1942 was a transitional year for Dorothy Mackintosh. The new highway marked a beginning of a change in emphasis from furs and garden produce to tourists. It also brought reporters and writers who discovered Dorothy and were enthralled by the independent single woman living alone in such a place.
In 1943, Dorothy began plans for a new house and had two old barns taken down. The house was mostly built by her and First Nations helpers in 1944 and competed in 1945. It had running water and a bathtub!
In the following years, Dorothy continued to focus on growing produce in her large garden for the meals she prepared at the lodge, and also to focus on the accommodations she provided for tourists and for locals. She sawed her own wood as well and hunted moose. In 1948, visitors recorded that she had a lovely garden and served trout for breakfast.

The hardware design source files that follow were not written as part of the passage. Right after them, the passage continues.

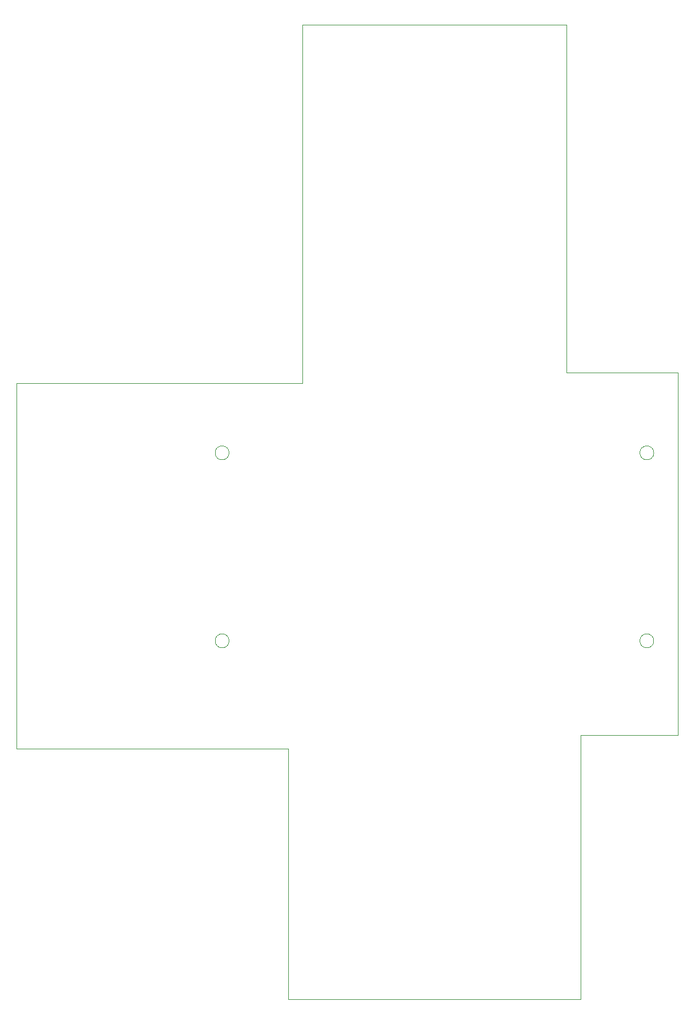
<source format=gbr>
%TF.GenerationSoftware,KiCad,Pcbnew,9.0.6*%
%TF.CreationDate,2025-12-22T22:41:29-05:00*%
%TF.ProjectId,TacoCopter_Flight_Controller,5461636f-436f-4707-9465-725f466c6967,rev?*%
%TF.SameCoordinates,Original*%
%TF.FileFunction,Profile,NP*%
%FSLAX46Y46*%
G04 Gerber Fmt 4.6, Leading zero omitted, Abs format (unit mm)*
G04 Created by KiCad (PCBNEW 9.0.6) date 2025-12-22 22:41:29*
%MOMM*%
%LPD*%
G01*
G04 APERTURE LIST*
%TA.AperFunction,Profile*%
%ADD10C,0.050000*%
%TD*%
G04 APERTURE END LIST*
D10*
X131000000Y-76500000D02*
X90000000Y-76500000D01*
X169000000Y-75000000D02*
X169000000Y-25000000D01*
X185000000Y-127000000D02*
X185000000Y-75000000D01*
X181500000Y-113500000D02*
G75*
G02*
X179500000Y-113500000I-1000000J0D01*
G01*
X179500000Y-113500000D02*
G75*
G02*
X181500000Y-113500000I1000000J0D01*
G01*
X90000000Y-76500000D02*
X90000000Y-129000000D01*
X181500000Y-86500000D02*
G75*
G02*
X179500000Y-86500000I-1000000J0D01*
G01*
X179500000Y-86500000D02*
G75*
G02*
X181500000Y-86500000I1000000J0D01*
G01*
X131000000Y-25000000D02*
X131000000Y-76500000D01*
X90000000Y-129000000D02*
X129000000Y-129000000D01*
X185000000Y-75000000D02*
X169000000Y-75000000D01*
X171000000Y-127000000D02*
X185000000Y-127000000D01*
X129000000Y-165000000D02*
X171000000Y-165000000D01*
X120500000Y-113500000D02*
G75*
G02*
X118500000Y-113500000I-1000000J0D01*
G01*
X118500000Y-113500000D02*
G75*
G02*
X120500000Y-113500000I1000000J0D01*
G01*
X171000000Y-165000000D02*
X171000000Y-127000000D01*
X129000000Y-129000000D02*
X129000000Y-165000000D01*
X120500000Y-86500000D02*
G75*
G02*
X118500000Y-86500000I-1000000J0D01*
G01*
X118500000Y-86500000D02*
G75*
G02*
X120500000Y-86500000I1000000J0D01*
G01*
X169000000Y-25000000D02*
X131000000Y-25000000D01*
M02*

</source>
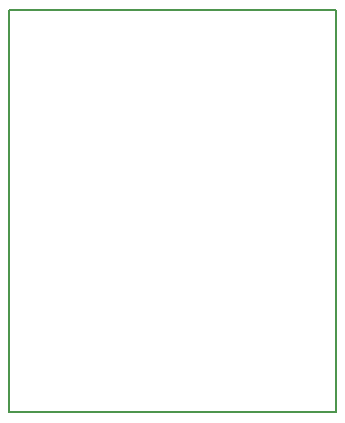
<source format=gbr>
%TF.GenerationSoftware,KiCad,Pcbnew,(5.1.6-0-10_14)*%
%TF.CreationDate,2020-12-10T12:41:56-07:00*%
%TF.ProjectId,DX7-JTAG,4458372d-4a54-4414-972e-6b696361645f,rev?*%
%TF.SameCoordinates,Original*%
%TF.FileFunction,Profile,NP*%
%FSLAX46Y46*%
G04 Gerber Fmt 4.6, Leading zero omitted, Abs format (unit mm)*
G04 Created by KiCad (PCBNEW (5.1.6-0-10_14)) date 2020-12-10 12:41:56*
%MOMM*%
%LPD*%
G01*
G04 APERTURE LIST*
%TA.AperFunction,Profile*%
%ADD10C,0.150000*%
%TD*%
G04 APERTURE END LIST*
D10*
X52475000Y-21625000D02*
X52475000Y-55626000D01*
X24789000Y-21625000D02*
X24789000Y-55626000D01*
X24789000Y-55626000D02*
X52475000Y-55626000D01*
X24789000Y-21625000D02*
X52475000Y-21625000D01*
M02*

</source>
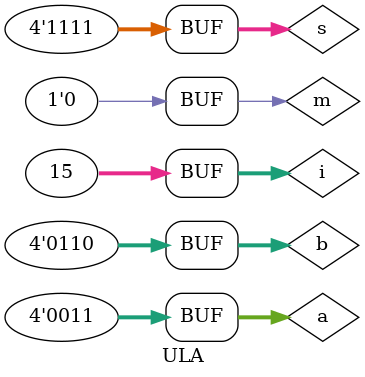
<source format=sv>
module ULA;

  logic[3:0] a;
  logic[3:0] b;
  logic[3:0] s;
  logic m;

  wire[4:0] f;
  integer i;

  ula74181 duv(.a(a), .b(b), .s(s), .f(f), .m(m));

  initial
    begin
      $dumpfile("dump.vcd");
      $dumpvars;
      $monitor("A = %b, B = %b, M = %d, S = %b, F = %b", a, b, m, s, f);

   end

  initial begin
    a = 3;
    b = 6;
    m = 1'b0;
    s = 4'b0000;

    for (i=0;i<=14;i=i+1)
      begin
        #5 s = s + 4'b0001;
      end;
  end

endmodule


</source>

To get to Whitehorse for supplies, Dorothy had to cross the Takhini River on a self-operated ferry that she found very difficult to use. She had to tie the ferry tight enough to then be able to drive her truck through the mud on to the ferry.
She took a stand against workers cutting trees on her land for sawmilling and forced them to go elsewhere. Also, sawdust was deposited about 20 kilometers east of Bear Creek. The workers had built a privy over the creek. She complained and the authorities rectified that situation.
Another incident that someone related took place in 1952 when there were black bears in the yard. Some tourists were trying to get up close to photograph them. Dorothy told them the bears were dangerous and to go back inside. Then she proceeded to shoo the bears away with a broom.
When Dorothy was asked about being lonesome in such isolation she replied that she had not thought about it. She said that she had never needed a great deal of companionship and enjoyed having time to herself.
In 1952, the title to the Mackintosh homestead property was finally granted, sixteen years after George had originally applied. The affidavit showed the trading post consisted of a house, two cabins, a barn and two storage buildings.
At the age of 69 years in 1954, Dorothy sold the trading post and went back to California where she passed away in 1970. She was buried in the same cemetery as her husband, George.
Dorothy was well-known and respected. In the words of a Yukon geologist she was “a character of the country.”